For sure, Walmart isn’t being altruistic.  This is a straightforward strategic-political gambit. 

Walmart already provides health insurance to the majority of its employees – essentially, all full-timers.  They might have to extend coverage to part-timers – or, they might be hoping that part-timers are outboarded from legislation — or, they just hire fewer part-timers (since their advantage over full-timers gets minimized)..

More important, few smaller retailers provide health benefits today.  All of these guys – Walmart’s competitors – will get slammed with higher taxes. In other words, their costs go up, theor margins go down, and Walmart gets a huge competitive advantage.  The small guys won’t be able to compete.

Also, there may be a quid pro quo for Walmart politically. 

Specifically,  if union “card check” gets passed, Walmart will have to be priority one for unionization.  That would be a way bigger problem than employer mandated healthcare insurance. 

My bet: Team Obama prizes the healthcare plan more than card check and cut a deal with Walmart to back off card check. 

Problem for Walmart: administration has a tendency to change rules and break promises.  Could backfire on Walmart.

* * * * *

Excerpted from WSJ, “ Everyday Low Politics” – Wal-Mart buys protection by selling out its competitors”. July 2, 2009

The employer-mandate endorsement falls into the self-interest department. A boost in the minimum wage helps Wal-Mart because most of its workers already earn well over the wage floor, and it hurts smaller, less-profitable competitors that can’t afford to pay more. On health care, an employer mandate will also reduce the margins of their rivals. This is especially true for businesses of a slightly smaller size that cannot insure on the same scale or currently don’t reach the 55% of the 1.4 million Wal-Mart employees who are insured through the company. (Another 40% or so are covered by spouses or the likes of Medicaid.)

The Wal-Mart-Stern-Podesta troika made sure to specify that “shared responsibility” must be “fair and broad in its coverage,” with an emphasis on the latter. The Mom & Pop stores that liberals accuse Wal-Mart of running out of town may get hit hardest. Democrats say they’ll exempt certain small businesses, size details to be determined. But if the mandate is limited to large employers, it won’t reduce the number of uninsured. According to the Kaiser Family Foundation, 99% of firms with more than 200 workers provide health benefits, only 62% of smaller firms.

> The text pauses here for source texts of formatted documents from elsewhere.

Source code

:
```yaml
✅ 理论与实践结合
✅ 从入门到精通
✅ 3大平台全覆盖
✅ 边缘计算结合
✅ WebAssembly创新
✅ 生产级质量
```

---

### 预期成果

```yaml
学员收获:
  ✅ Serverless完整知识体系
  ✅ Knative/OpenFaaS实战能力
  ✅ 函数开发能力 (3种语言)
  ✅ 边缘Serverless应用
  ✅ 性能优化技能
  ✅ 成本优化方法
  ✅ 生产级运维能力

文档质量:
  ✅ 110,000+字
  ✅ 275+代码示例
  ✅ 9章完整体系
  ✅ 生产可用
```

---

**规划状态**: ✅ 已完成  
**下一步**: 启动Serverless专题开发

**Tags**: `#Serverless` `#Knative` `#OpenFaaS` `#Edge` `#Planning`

Businesses are also largely indifferent whether compensation comes in the form of wages or benefits, so an employer mandate — an indirect tax on employment — may cause wages to rise more slowly. Or it may simply mean fewer jobs.

Full article:
http://online.wsj.com/article/SB124649408574683287.html

* * * * *

One Response to “If you can’t trust Walmart, who can you trust?”

  1. Mike's avatar Mike Says:

    Card check is a red herring because it is unconstitutional. Obama knows this.